Monday 30 January 2012

Up For Auction

I always try to get involved in community events, partly because it is a way of advertising
Ted Coney's Family Portraits and partly because it makes living in Ely a bit more interesting. I have reasantly helped organise an art competition/exhibition at the Babylon Gallery (which is close by) and it was nice to get an aknowlegement in the local papers (along with other shops and businesses) for the small donation that I made to towards the prizes. However, the latest request is a slightly new departure for the business.
Hereward Rotary are organising an Auction as part of a fund raising Barn Dance for the Teenage Cancer Trust. They have asked me to donate free tickets to one of my tours when I reopen in the spring. Will someone see this as a treasured prize I wonder? The event is being led by David Palmer, who I reckon can sell anything. He did after all, auction one of my paintings, 'An Extra Snow Angel' for charity, several years ago.

Friday 20 January 2012

Good For Another Eighty Years

While Ted Coney's Family Portraits is closed, I always try and get as many jobs done as possible before I reopen. One of those jobs is getting the Morris Minor through it's M.O.T. before visitors arrive. It has to be said that it is one of the stars of the show (or tours) so it must be there, looking respendent in it's garage. This is especially so in the car's 80th year and also because I will have my painting
 'Dear Reginald Owen', which uses the Morris as a time machine, on display for the first time. Anyway, you will be pleased to know that the car passed with flying colours, with a dodgy horn and a loose lead on one indicator being the only things which needed attention. The horn would start blasting off even without me going near it, which caused some stares as I went sailing past. The car is now safetly back so I will need to give it a little clean before April.

Saturday 14 January 2012

Artist References

As I tell my students, sometimes another artist's work will give them a direct clue as to how their own work can proceed, while other artist's are just plain inspiring, even though there is nothing obvious that can help them. So it was, when I visited two exhibitions last week in London. The Grayson Perry exhibition reaffirmed my belief that objects can have real power, especially if you have owned them or been aware of them for sometime.
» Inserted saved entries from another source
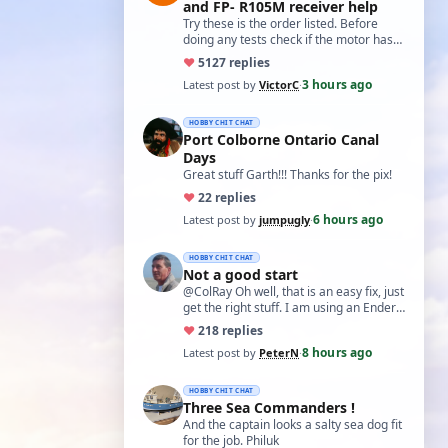
and FP- R105M receiver help
Try these is the order listed. Before
doing any tests check if the motor has
two small capacitors, one from each
♥
51
27 replies
term…
3 hours ago
Latest post by
VictorC
·
HOBBY CHIT CHAT
Port Colborne Ontario Canal
Days
Great stuff Garth!!! Thanks for the pix!
♥
2
2 replies
6 hours ago
Latest post by
jumpugly
·
HOBBY CHIT CHAT
Not a good start
@ColRay Oh well, that is an easy fix, just
get the right stuff. I am using an Ender
5 Pro which I believe has the sam…
♥
21
8 replies
8 hours ago
Latest post by
PeterN
·
HOBBY CHIT CHAT
Three Sea Commanders !
And the captain looks a salty sea dog fit
for the job. Philuk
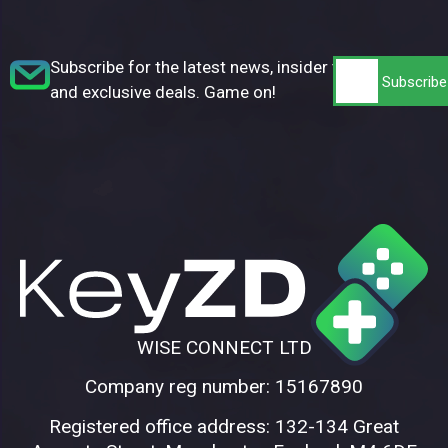
Subscribe for the latest news, insider tips,
and exclusive deals. Game on!
WISE CONNECT LTD
Company reg number: 15167890
Registered office address: 132-134 Great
This is something that I have often tried to show through my paintings of family life, for instance in my painting '2001' which featured our Morris Minor and other objects we own.
The other exhibition was of the landscape artist, John Martin. His dynamic use of light is giving me lots of ideas of how to paint, 'Another Year' which attempts to show segments of Ely Cathedral both at dawn and dusk. I know it sounds a bit corny but with Martin's help I might be able to pull off something more exciting.

Sunday 8 January 2012

Forever Christmas

I have just opened the last door of my painting 'Limners' and then closed all 37 doors until I restart
Ted Coney's Family Portraits again in April. We open one a day from 1st December. This is because the painting is about the thiry seven days of our Christmas and we have reached the point where it is all over for another year. Or is it? I shall be putting a christmas pudding I found in my stocking, (yes, we all got stockings this year) into the dolls house along with a minature stationary set given by Isobel. Although the dolls house was used for a painting of mine entitled 'Fools Gold' I have since carried on collecting for it, especially items to do with Christmas. This is so that the house appears frozen in time on Christmas Day, with the turkey (and now a christmas pudding!) and presents still not opened, under the tree.

Monday 2 January 2012

An Arty Day

Between Christmas and New Year I had one day to catch up on my painting. I worked on
 'Dear Reginald Owen' for a while (yes, it is still not finished) disolving one form into another by using opaque and translucent paint. I kept laying out all six canvases on the floor of the studio to see how they looked together and trying to decide what to do next. I glazed over the sky one more time and suddenly I knew - it was finished! (that is, until I look at it again tomorrow)
I then put out my model of Ely Cathedral to make some sketches in preparation for my next painting,
 'Another Year'. I drew, using a spotlight to light the model, because I want to echo what I had already done from the real thing - showing the building at dawn and dusk, but from very different angles. I did two rather mediochre drawings in charcoal and pencil but then got lured away to watch the two programmes I had missed over Christmas, 'Outnumbered' and 'Downton Abbey' before they disapeared from BBC Eyeplayer etc.   Happy New Year, by the way.